The American Association of Variable Star Observers (AAVSO) completes 100 years of significant contributions to science in 2011. This centennial history makes available for the first time an accurate and thorough institutional history for scholars while celebrating the achievement for AAVSO members.
The AAVSO is a private, nonprofit international scientific research and educational organization of amateur and professional astronomers who are interested in stars that change in brightness − variable stars. Founded in Connecticut in 1911 to coordinate variable star observations made largely by amateur astronomers, by 1919 the AAVSO had become affiliated with Harvard College Observatory in Cambridge, Massachusetts. In 1954, the AAVSO once again became independent of Harvard and opened its headquarters in Cambridge. Today, with more than 1200 members in 56 countries and a database of more than 19 million observations, the AAVSO is the world's largest association of variable star observers.

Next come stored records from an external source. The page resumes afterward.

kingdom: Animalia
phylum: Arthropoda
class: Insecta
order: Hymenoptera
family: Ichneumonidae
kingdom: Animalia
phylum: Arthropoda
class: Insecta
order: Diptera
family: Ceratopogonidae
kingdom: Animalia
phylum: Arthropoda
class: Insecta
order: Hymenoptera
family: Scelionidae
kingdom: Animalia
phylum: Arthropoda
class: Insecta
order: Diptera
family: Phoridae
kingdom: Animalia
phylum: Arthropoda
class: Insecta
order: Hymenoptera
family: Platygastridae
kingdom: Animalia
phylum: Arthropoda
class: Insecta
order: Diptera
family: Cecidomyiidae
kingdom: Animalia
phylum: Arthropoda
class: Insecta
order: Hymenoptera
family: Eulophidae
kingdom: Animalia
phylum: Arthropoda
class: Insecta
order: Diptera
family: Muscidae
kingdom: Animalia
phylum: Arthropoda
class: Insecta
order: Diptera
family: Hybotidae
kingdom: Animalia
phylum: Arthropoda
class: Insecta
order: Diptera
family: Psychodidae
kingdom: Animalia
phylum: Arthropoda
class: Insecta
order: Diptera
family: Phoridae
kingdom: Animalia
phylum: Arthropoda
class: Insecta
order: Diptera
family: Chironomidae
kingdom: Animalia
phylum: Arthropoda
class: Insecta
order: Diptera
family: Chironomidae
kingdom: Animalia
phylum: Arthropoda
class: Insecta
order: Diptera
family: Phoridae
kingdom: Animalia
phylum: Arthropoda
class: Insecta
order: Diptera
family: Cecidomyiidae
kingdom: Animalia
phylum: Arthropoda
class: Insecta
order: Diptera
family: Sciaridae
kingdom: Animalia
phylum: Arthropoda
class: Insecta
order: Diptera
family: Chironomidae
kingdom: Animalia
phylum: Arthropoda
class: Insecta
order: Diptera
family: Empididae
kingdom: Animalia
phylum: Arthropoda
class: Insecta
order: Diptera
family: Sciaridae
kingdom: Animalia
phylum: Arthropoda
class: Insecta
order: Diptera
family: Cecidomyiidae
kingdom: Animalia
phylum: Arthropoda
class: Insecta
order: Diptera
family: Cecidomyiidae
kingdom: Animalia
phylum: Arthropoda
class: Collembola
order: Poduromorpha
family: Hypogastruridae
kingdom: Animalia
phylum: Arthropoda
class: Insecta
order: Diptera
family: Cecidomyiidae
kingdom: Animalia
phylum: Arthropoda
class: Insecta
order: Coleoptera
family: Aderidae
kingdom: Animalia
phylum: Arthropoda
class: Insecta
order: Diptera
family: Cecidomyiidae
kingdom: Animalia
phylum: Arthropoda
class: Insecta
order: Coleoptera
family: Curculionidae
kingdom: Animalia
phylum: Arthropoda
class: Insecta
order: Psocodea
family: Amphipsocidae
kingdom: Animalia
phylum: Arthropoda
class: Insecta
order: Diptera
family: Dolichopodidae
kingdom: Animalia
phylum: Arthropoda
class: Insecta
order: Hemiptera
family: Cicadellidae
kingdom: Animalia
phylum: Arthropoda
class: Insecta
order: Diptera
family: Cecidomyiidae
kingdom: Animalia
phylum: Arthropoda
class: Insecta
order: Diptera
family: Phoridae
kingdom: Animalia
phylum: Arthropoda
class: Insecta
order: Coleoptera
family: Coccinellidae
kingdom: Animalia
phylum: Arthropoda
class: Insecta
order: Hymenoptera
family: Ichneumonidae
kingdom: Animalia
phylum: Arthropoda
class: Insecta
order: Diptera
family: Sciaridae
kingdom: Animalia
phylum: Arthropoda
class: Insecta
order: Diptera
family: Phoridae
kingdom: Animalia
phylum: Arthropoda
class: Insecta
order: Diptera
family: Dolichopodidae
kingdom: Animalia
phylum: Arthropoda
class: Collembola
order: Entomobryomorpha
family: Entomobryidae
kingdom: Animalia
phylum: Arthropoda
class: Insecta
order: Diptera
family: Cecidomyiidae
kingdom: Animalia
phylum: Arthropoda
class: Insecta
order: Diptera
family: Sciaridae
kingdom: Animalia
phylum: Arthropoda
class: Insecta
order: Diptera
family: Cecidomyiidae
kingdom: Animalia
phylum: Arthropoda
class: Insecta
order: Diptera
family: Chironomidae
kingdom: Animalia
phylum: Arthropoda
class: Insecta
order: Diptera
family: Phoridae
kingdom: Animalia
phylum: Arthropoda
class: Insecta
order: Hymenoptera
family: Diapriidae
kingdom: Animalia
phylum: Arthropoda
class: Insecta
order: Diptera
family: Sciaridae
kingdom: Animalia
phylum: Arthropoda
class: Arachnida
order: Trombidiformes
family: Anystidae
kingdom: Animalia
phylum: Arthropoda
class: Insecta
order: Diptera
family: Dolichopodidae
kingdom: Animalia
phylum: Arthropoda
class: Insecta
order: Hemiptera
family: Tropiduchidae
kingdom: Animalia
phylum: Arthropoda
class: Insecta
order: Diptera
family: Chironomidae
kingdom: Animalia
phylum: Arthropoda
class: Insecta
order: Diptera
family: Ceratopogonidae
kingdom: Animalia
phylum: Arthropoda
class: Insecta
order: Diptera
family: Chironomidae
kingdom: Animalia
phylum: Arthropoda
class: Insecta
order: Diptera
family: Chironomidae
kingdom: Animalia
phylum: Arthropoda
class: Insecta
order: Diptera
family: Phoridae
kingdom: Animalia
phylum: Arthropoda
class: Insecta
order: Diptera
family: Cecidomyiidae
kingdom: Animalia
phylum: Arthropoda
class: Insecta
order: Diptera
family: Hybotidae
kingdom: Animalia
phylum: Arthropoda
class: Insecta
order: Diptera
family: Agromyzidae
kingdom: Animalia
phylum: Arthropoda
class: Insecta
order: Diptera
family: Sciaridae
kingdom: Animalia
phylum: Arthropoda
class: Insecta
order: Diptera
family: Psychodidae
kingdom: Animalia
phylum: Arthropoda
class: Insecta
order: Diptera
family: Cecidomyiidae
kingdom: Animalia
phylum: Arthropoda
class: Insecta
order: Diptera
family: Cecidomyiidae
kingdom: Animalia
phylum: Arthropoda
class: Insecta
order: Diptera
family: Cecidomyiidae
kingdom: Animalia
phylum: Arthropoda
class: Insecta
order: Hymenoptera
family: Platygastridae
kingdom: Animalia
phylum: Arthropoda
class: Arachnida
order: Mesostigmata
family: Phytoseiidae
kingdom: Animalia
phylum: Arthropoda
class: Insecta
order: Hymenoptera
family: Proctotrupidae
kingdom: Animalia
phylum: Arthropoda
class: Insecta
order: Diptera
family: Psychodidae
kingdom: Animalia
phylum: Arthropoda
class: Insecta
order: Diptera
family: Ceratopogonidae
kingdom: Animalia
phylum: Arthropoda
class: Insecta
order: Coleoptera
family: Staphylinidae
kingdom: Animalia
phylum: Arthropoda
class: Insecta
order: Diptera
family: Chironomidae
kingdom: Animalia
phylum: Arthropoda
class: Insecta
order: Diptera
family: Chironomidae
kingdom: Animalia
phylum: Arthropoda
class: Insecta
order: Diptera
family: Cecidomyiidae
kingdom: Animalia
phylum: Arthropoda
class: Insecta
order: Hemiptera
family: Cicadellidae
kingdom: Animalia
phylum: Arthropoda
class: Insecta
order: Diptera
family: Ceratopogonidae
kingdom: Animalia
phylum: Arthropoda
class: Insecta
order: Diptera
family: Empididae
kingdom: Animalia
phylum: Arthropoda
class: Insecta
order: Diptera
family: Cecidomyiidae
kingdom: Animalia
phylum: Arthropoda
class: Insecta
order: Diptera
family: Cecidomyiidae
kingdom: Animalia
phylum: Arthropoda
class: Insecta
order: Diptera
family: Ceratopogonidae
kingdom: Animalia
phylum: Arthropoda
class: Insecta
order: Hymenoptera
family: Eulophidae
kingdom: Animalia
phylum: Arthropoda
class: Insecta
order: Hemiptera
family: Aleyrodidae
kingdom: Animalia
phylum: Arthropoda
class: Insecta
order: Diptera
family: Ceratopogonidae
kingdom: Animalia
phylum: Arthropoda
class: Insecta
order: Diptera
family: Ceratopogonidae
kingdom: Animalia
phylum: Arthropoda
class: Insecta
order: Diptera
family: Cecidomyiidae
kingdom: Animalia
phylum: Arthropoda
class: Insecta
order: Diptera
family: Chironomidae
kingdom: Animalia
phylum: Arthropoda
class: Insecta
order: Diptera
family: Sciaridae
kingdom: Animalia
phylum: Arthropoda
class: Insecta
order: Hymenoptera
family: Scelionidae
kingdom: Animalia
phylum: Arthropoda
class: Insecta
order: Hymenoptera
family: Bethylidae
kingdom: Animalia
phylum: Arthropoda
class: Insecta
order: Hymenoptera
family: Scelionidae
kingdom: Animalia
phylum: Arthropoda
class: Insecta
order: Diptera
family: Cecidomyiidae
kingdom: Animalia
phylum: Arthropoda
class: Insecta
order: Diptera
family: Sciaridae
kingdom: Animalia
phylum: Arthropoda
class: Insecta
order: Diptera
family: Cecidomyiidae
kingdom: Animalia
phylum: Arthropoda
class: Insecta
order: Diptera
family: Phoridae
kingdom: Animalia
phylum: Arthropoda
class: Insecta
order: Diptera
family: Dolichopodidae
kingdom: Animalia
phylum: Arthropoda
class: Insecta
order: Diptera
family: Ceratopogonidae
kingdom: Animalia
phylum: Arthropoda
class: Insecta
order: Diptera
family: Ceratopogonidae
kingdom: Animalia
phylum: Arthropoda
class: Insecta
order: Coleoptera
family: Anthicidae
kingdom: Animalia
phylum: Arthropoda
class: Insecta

Over the course of this century, the scientific agenda of the AAVSO changed, slowly at first, adding a few nonvariable star–related scientific observing projects to its basic program of long-period variable star observation. Over time, a few new categories of variable stars were added, gradually broadening the numbers and types of variable stars observed. In the past four decades, the changes have come more rapidly as more sophisticated instruments became available and especially as the needs of the professional astronomical community broadened. Today, the AAVSO Headquarters and its observers play key roles in the real-time coordination of orbiting observatories managed by NASA and other agencies.